Request ▸
From the blog entry below, copy everything from "yea~ went out" down to "me ok... muahaha." verbatim.

Saturday, January 07, 2006



yea~ went out with bert mab lj shuwen chongyi after work today... so nice~ v happy today!! yay~~ ^^ n i learnt how to walk from orchard mrt to far east!! yay~~ haha i know i sound stupid..but it's quite a feat for me ok... muahaha.

wooo.... he went in today liao... lalala~ n i juz realised something this afternoon... i have 27 more days top wear heels!! ahahahas. so out of pt.. yea.. nwaae.. was hugging him gdbye at the interchange.. n suddenly melv juz walked past n started crooning "awwww... so sweet"... -_-''' talk abt maluating.. haha wanted to scold him after tt but he fall in le then i oso late for work le so juz left le lo... haha.. =)

dear dun worry for me.. i'll tk gd gd care of myself... heex.. u tk care too! ahahas. not like u can see this nwae... ahahas. yay~ i learn how to walk from orchard to far east today!! heex.. r u proud of me? lalala~ nxt time i bring u there ok... hahaha. so bo liao~ gd nite! =)

Supplied information ▸
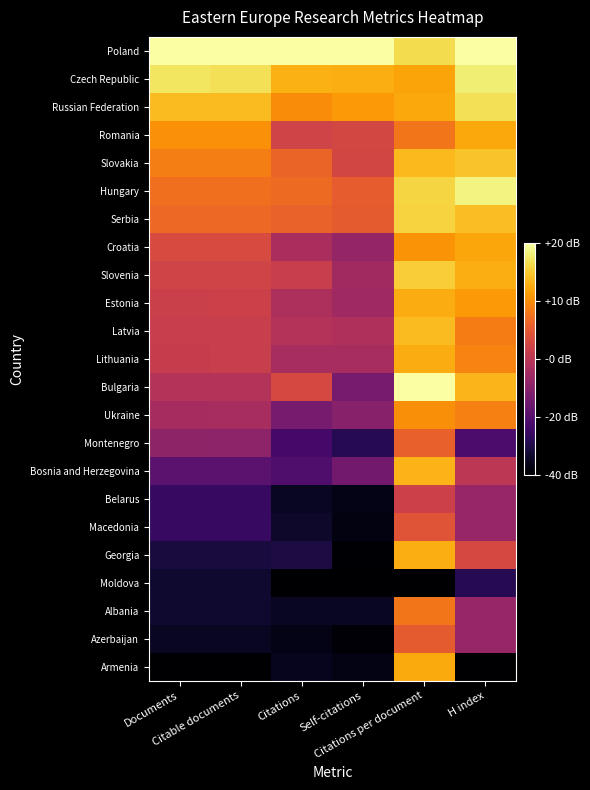

What is the spread (max minus min) of values at Self-citations?

1.0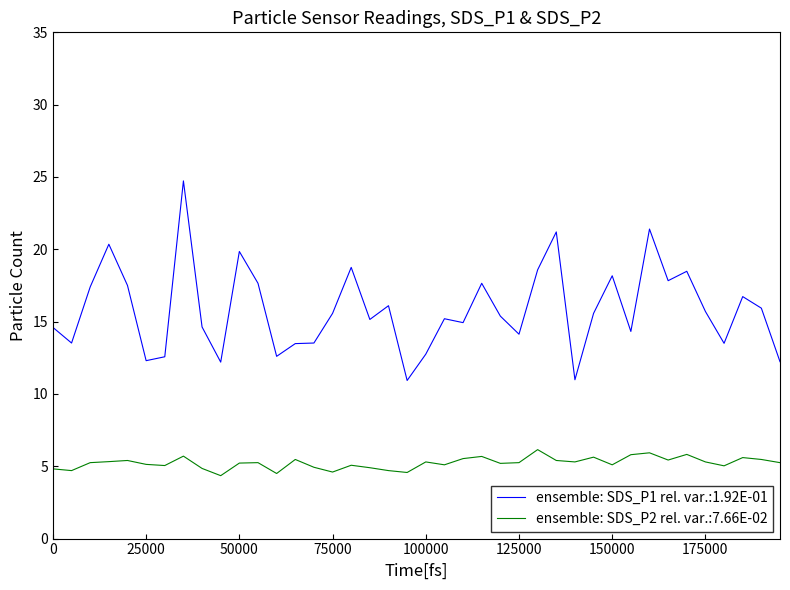

What are all the series names shown in the legend?

ensemble: SDS_P1 rel. var.:1.92E-01, ensemble: SDS_P2 rel. var.:7.66E-02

Task result ▸
yea~ went out with bert mab lj shuwen chongyi after work today... so nice~ v happy today!! yay~~ ^^ n i learnt how to walk from orchard mrt to far east!! yay~~ haha i know i sound stupid..but it's quite a feat for me ok... muahaha.